感染対策チーム(インフェクション・コントロール・チーム; ICT)

 ICTは医療関連感染症(以前は病院感染症といわれていました)対策の専門チームです。
 入院中の患者さんが感染症を発症すると、病状の悪化、入院期間の延長、医療費の増大、限られた医療資源の消費、他の患者さんへの伝播など、さまざまな不利益が起こりえます。

 ICTは、入院中の患者さんがこういった感染症にかかることなく、安心して疾病の治療に専念できるよう、医師3名(うち感染管理認定医師2名)、看護師3名(いずれも感染管理認定看護師)、薬剤師3名(うち感染制御専門薬剤師1名)、臨床検査技師2名という多職種のメンバーが、それぞれの専門的知識と経験をもちよって日々活動しています。

 ICTの具体的な活動は以下のようにたくさんあります。

  • 感染症予防という観点からみた療養環境の整備
  • 職員の感染症予防策の確認と指導
  • 抗菌薬の使用状況の把握と適正使用の推進
  • 抗菌薬耐性菌の監視
  • 血液中から細菌が検出された患者さんの診療への即日介入
  • 各科のその他感染症診療に関する助言
  • 感染サーベイランスの実施(カテーテル関連尿路感染症、手術部位感染症)
  • 感染対策マニュアルの作成・改訂
  • 職員に対する勉強会や講習会の開催

 ICTは現在、毎週金曜日の午後に定期ミーティングを行い、その後、必要な患者さんに関するカルテ回診と担当医との意見交換、療養環境のチェックを行っています。

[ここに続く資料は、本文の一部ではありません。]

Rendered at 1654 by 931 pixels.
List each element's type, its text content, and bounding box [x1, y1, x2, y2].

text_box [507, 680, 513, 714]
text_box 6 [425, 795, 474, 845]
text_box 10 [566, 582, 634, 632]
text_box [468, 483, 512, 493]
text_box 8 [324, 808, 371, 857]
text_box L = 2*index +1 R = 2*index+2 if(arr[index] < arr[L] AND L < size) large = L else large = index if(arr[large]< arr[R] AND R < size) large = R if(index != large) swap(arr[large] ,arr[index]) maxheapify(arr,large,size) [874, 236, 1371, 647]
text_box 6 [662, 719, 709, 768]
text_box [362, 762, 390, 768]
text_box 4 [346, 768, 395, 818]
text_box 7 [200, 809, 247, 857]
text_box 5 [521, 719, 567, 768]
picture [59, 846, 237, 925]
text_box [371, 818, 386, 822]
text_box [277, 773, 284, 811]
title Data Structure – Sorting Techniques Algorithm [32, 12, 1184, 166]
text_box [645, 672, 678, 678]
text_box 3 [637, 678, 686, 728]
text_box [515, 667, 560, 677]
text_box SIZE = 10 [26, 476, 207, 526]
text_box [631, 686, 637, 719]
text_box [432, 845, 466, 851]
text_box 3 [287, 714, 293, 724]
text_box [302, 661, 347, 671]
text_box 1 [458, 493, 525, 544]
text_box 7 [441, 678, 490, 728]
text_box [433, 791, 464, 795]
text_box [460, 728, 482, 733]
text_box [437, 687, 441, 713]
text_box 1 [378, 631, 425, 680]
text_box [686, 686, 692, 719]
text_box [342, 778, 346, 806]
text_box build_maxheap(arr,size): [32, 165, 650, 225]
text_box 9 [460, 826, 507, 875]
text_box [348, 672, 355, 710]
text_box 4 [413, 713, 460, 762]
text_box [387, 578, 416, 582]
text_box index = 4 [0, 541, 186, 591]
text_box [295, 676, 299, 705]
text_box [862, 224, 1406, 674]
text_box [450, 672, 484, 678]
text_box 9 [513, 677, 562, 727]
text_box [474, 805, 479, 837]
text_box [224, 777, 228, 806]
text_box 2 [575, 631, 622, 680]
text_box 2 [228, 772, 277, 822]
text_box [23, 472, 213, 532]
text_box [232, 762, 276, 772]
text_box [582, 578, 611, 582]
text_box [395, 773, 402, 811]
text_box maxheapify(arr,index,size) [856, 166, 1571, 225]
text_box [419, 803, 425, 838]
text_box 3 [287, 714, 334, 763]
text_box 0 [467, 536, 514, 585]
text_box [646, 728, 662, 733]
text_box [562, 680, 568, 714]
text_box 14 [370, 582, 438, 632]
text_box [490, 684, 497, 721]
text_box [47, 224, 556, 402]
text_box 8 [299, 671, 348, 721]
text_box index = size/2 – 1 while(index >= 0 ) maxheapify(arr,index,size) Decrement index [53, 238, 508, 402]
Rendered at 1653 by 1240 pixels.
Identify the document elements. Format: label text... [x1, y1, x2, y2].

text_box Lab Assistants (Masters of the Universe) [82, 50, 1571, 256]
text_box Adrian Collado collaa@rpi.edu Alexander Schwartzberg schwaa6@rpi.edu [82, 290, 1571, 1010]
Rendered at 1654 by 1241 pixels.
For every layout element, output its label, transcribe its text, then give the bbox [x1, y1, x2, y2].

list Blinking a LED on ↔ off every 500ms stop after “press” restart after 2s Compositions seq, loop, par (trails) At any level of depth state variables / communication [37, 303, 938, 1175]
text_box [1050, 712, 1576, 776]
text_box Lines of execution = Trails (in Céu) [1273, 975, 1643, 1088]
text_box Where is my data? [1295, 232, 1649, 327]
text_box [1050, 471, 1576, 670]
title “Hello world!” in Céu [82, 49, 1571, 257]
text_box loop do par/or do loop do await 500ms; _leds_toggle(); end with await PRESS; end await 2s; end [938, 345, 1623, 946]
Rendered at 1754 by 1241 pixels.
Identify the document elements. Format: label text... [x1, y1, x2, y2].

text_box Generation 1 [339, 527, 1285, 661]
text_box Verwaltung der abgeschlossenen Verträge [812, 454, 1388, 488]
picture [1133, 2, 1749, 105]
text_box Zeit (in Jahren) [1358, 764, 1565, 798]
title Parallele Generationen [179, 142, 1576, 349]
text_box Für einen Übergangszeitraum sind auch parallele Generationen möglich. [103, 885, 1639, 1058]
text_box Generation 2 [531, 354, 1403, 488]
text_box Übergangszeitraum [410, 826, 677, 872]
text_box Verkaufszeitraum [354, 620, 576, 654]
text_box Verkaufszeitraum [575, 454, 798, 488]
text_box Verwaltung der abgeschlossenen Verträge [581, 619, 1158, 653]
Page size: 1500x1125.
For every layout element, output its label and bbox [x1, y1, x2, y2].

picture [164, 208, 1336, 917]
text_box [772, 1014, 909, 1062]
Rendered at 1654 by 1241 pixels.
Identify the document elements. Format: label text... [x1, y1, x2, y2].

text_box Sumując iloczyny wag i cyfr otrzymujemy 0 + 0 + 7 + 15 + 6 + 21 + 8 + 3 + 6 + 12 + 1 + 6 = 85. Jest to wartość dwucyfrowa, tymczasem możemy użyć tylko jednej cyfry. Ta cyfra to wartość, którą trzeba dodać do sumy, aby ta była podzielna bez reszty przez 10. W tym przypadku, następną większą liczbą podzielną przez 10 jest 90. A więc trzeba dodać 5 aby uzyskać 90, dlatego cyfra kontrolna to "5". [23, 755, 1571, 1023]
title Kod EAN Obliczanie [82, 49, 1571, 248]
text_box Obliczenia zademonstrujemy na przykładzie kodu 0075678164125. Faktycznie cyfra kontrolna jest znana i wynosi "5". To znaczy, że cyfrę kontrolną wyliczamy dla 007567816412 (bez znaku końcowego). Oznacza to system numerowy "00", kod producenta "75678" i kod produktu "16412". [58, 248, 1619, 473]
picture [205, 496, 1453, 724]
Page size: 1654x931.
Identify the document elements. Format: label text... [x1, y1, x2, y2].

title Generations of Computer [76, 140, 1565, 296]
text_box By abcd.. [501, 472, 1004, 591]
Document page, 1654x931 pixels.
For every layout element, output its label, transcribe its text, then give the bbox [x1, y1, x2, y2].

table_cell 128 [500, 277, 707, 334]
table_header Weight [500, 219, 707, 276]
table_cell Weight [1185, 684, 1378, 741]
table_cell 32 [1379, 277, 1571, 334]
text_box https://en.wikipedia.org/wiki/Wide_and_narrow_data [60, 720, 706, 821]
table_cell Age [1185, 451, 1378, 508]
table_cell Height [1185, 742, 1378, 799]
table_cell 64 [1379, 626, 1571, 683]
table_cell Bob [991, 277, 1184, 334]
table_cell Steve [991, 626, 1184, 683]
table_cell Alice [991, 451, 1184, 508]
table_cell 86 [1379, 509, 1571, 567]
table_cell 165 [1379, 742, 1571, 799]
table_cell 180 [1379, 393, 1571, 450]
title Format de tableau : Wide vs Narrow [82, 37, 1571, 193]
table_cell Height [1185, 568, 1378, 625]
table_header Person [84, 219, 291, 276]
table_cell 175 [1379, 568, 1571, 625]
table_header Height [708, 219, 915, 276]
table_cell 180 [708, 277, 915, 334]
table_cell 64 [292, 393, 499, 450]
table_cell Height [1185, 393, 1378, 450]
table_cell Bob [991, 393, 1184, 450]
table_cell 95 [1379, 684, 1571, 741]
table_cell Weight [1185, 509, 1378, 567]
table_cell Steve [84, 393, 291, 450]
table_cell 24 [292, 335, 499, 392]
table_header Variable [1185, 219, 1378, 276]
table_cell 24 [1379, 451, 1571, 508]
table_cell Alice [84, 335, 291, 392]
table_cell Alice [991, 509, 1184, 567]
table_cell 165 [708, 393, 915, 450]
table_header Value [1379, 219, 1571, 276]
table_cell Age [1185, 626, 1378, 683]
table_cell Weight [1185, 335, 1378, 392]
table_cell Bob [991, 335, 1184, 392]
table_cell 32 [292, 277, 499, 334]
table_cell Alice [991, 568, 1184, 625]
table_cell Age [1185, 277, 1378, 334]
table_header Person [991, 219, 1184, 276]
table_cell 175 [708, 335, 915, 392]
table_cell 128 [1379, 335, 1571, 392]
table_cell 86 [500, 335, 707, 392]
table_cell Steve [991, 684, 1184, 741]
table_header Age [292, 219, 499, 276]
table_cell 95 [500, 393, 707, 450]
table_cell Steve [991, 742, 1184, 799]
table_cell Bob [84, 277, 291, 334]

 さらに院外では、積極的に学会や研究会に参加して新しい情報収集に努めるとともに、当院での活動成果に関する発表も行っています(日本感染症学会、日本環境感染学会、日本化学療法学会など)。

 患者さんと直接お目にかかる機会の少ないICTですが、安全な入院生活の裏方としてがんばっていますので、今後ともよろしくお願いいたします。